B BIO 466
Explores evolution using experiments and simple algebraic models, explains processes underlying observed patterns (e.g., evolution of HIV), predicts outcomes (e.g., health and crop management), and depicts and interprets relationships. Prerequisite: B BIO 180.
Explores how we reconstruct evolutionary history and the processes by which life has diversified. We will examine processes of evolution including natural selection and genetic drift using mathematical models, simulations, and case studies.
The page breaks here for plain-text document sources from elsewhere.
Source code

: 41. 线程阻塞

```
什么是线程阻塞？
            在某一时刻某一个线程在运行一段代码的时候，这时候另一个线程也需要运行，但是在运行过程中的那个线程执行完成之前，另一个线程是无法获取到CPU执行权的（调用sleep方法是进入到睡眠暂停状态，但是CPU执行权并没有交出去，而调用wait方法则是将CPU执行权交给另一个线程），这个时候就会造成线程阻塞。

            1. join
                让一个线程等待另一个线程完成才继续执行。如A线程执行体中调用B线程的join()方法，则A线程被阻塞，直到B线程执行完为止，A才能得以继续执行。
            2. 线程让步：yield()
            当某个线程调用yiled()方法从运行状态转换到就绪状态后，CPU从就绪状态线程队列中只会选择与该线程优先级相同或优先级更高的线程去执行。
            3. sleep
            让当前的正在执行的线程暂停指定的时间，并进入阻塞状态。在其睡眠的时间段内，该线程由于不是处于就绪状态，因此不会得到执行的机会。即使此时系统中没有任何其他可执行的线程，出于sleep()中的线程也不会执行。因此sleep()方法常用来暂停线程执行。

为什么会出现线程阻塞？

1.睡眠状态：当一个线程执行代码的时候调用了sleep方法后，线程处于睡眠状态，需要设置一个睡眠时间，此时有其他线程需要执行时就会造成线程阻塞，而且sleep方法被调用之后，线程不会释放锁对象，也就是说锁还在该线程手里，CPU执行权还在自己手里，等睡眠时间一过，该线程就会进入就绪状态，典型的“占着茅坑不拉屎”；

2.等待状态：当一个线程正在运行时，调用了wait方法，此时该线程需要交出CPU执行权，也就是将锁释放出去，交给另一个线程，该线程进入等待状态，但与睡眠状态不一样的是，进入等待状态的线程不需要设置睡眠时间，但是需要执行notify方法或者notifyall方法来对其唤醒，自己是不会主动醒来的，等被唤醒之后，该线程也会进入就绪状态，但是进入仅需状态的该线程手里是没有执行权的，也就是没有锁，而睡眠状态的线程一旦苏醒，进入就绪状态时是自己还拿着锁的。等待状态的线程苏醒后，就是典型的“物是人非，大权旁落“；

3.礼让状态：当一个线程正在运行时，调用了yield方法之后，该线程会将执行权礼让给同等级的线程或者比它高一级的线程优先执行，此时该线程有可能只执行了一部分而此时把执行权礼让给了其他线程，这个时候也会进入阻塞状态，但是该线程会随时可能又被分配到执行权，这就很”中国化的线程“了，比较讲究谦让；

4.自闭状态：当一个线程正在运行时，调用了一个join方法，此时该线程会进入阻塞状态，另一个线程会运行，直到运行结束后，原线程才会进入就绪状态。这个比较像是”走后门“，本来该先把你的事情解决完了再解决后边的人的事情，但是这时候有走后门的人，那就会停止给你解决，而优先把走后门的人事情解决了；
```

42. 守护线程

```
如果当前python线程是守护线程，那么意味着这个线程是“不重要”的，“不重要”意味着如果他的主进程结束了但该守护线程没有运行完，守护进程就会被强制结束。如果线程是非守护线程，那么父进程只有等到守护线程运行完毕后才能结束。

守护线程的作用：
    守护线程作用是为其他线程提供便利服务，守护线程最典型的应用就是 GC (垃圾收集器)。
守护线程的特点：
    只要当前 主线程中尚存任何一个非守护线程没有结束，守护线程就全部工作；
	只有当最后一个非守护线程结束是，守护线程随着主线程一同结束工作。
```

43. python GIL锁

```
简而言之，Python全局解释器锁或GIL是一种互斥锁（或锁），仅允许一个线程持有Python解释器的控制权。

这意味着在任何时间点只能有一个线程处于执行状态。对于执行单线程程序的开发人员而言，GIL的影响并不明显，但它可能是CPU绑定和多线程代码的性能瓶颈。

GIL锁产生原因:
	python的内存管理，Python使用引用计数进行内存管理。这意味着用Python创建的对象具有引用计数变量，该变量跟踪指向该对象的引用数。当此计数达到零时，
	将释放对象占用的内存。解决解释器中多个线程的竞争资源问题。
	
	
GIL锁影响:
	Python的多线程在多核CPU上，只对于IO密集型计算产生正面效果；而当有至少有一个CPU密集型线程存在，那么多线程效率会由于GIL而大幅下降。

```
Topics include the evolution of sex, aging, disease virulence, and how one can test evolutionary scenarios.
Student learning goals
Understand the basic logic of phylogeny reconstruction, how we map ancestral character states, and why phylogenies are important
Be able to incorporate selection, mutation, and other evolutionary agents into quantitative models of evolutionary change
Understand the effects of population size on the relative importance of genetic drift and natural selection.
Understand the meaning and applications of linkage disequilibrium
Apply evolutionary approaches to understanding the evolution of sex, aging, life history variation, social behavior, and medicine
Appreciate the importance of historical constraint
General method of instruction
We will combine lecture, in-class activities, and student presentations.
Class assignments and grading
Typically, grading will be based on:. Exams (350 pts.): Two midterms (100 pts. each) and one comprehensive final (150 pts.) Activity Sheets (10 @ 10 pts. = 100 pts.) Group Research and Presentations (50 pts.): You will work in groups of four to research and develop a presentation related to course material.